O grito dos armários

SÃO PAULO - Seria fácil, até tentador, esculhambar o governo e o presidente da República a partir das informações da revista "Veja" a respeito do caso Marka.
Afinal, hoje é popular bater em FHC, sem mencionar o fato de que a indignação que pinga em quantidades industriais na minha caixa de correspondência eletrônica torna razoável supor que, se eu escrevesse que foi o gado da fazenda de FHC em Buritis que contaminou com a aftosa o rebanho gaúcho, todo mundo acreditaria, e choveriam aplausos.
Mas cuidado! O texto de "Veja" não fecha. Se o banqueiro Salvatore Cacciola tinha informações privilegiadas e ainda por cima um esquema de grampo no Banco Central, como explicar que ele tenha sido surpreendido pela desvalorização do real? A única explicação da revista, assim mesmo de passagem, é a de que não houve tempo para avisá-lo. Dada a sofisticação do esquema denunciado, chega a ser risível.
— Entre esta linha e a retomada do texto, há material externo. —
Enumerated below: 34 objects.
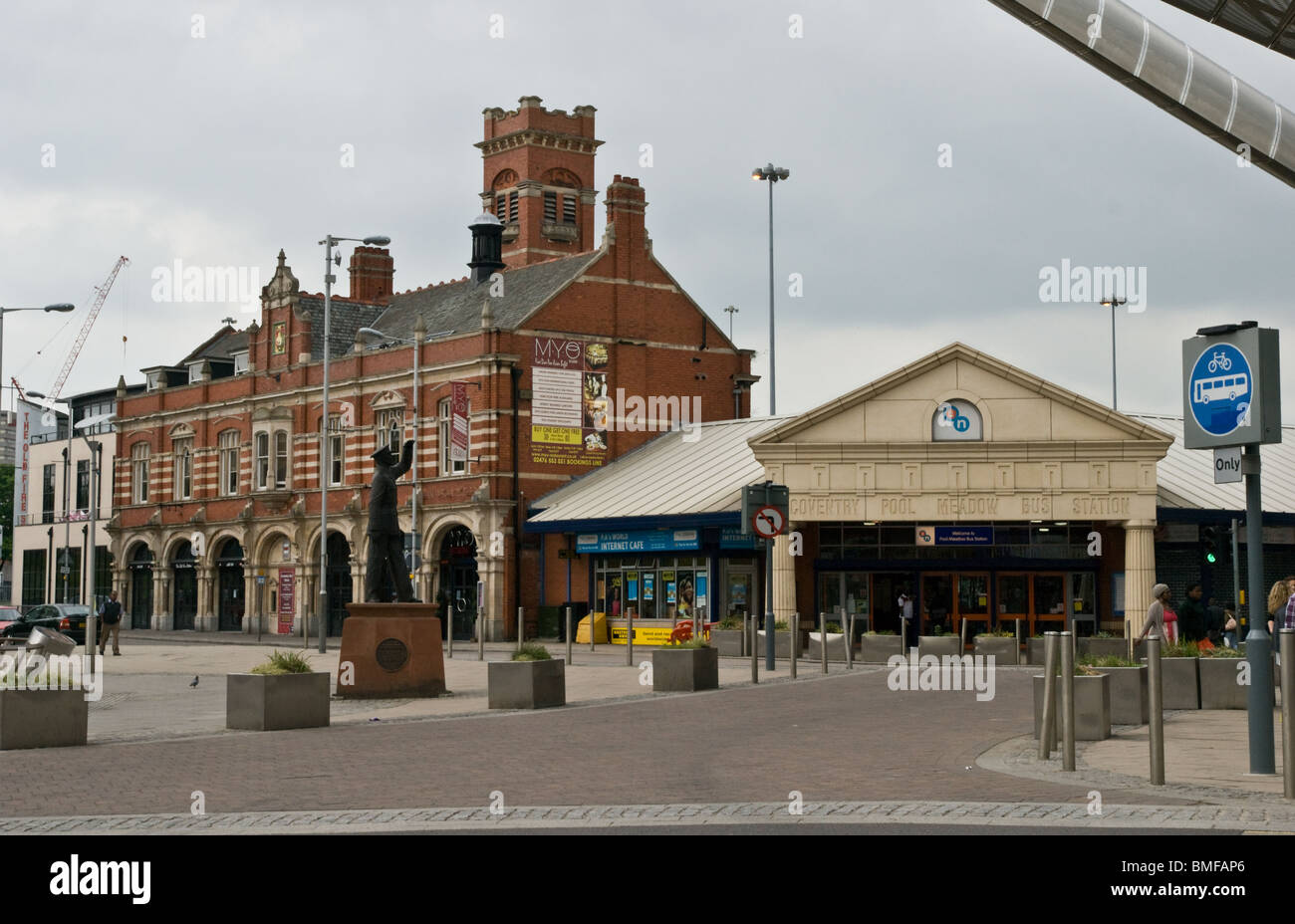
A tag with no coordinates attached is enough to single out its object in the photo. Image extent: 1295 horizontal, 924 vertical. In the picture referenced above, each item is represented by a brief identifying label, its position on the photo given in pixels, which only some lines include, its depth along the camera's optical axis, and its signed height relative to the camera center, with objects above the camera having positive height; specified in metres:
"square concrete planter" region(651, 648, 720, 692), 24.53 -1.60
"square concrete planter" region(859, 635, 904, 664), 32.84 -1.69
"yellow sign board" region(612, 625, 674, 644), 48.44 -2.11
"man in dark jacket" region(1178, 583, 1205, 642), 22.47 -0.72
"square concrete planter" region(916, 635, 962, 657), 31.00 -1.55
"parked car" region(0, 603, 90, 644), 50.62 -1.68
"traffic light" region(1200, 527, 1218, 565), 34.31 +0.50
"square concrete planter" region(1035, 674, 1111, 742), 16.11 -1.41
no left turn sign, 26.89 +0.69
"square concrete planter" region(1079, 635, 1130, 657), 26.73 -1.35
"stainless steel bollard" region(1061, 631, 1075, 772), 13.32 -1.16
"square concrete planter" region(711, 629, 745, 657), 36.91 -1.77
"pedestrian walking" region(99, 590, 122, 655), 39.97 -1.30
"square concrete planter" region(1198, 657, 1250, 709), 19.47 -1.44
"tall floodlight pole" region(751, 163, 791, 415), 57.56 +13.95
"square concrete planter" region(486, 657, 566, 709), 21.45 -1.60
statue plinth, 22.86 -1.24
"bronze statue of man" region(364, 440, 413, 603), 24.00 +0.38
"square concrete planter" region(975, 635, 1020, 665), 33.41 -1.72
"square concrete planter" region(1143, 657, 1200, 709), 19.61 -1.46
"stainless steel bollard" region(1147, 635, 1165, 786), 12.15 -1.10
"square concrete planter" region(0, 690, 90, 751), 16.47 -1.57
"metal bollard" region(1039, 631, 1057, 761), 14.23 -1.18
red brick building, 53.94 +5.92
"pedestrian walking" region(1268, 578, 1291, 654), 19.75 -0.40
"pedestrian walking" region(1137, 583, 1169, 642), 19.83 -0.59
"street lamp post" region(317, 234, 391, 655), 44.53 +8.12
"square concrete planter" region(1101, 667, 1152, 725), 17.48 -1.40
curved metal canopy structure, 15.19 +4.69
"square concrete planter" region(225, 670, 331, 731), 18.55 -1.57
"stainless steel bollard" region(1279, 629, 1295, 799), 11.31 -1.11
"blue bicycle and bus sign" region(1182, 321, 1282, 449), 12.88 +1.44
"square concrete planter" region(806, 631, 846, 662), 34.84 -1.79
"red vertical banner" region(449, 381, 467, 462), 52.53 +4.56
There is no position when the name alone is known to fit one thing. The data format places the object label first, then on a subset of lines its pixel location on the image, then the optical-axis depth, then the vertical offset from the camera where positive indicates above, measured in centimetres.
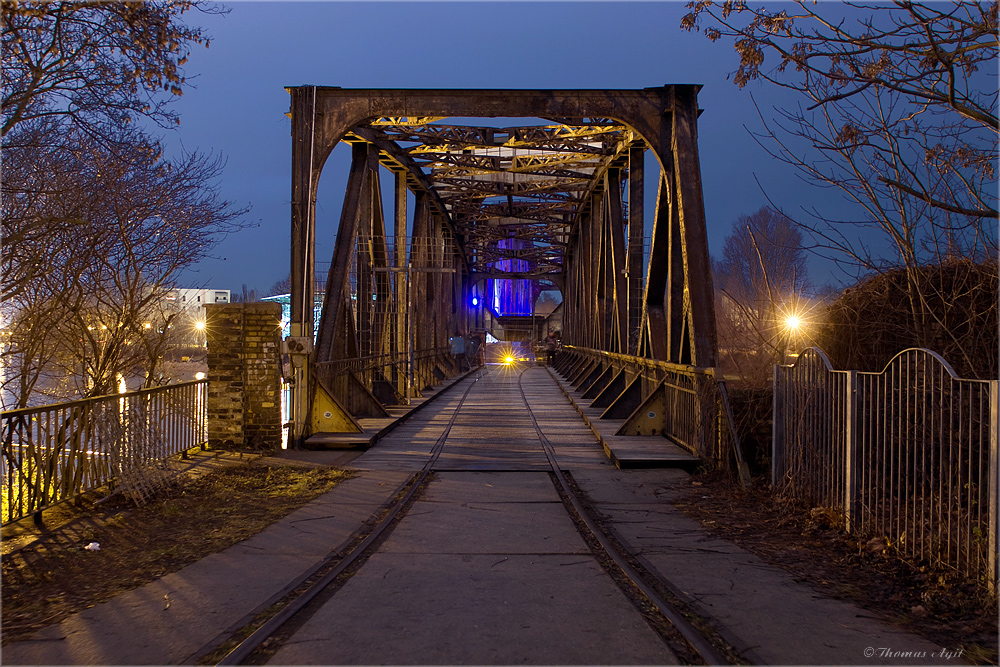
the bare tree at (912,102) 478 +175
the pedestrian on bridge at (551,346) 4756 -61
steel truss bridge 1139 +211
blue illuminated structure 7212 +423
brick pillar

O presidente e o governo são, então, inocentes? Aí é que mora o problema. Não dá para inocentar o governo nem quando as informações que supostamente o incriminam não fecham.
O socorro aos bancos Marka e FonteCindam foi uma barbaridade intolerável, tenha ou não havido chantagem. Não dá para acreditar que, se um banquinho merreca como o Marka quebrasse, haveria o famoso "risco sistêmico", que arrastaria todo o sistema financeiro tupiniquim, conforme a desculpa dada à época.
É difícil estabelecer o que é pior: render-se a uma chantagem, como diz a "Veja", ou promover a queima de US$ 1,6 bilhão por absoluta incompetência ou por ideologia (a crença de que não ofender o sistema financeiro é a pomada maravilha que cura todos os problemas).
Em qualquer caso, fica provado que esqueletos nos armários nunca param de gritar.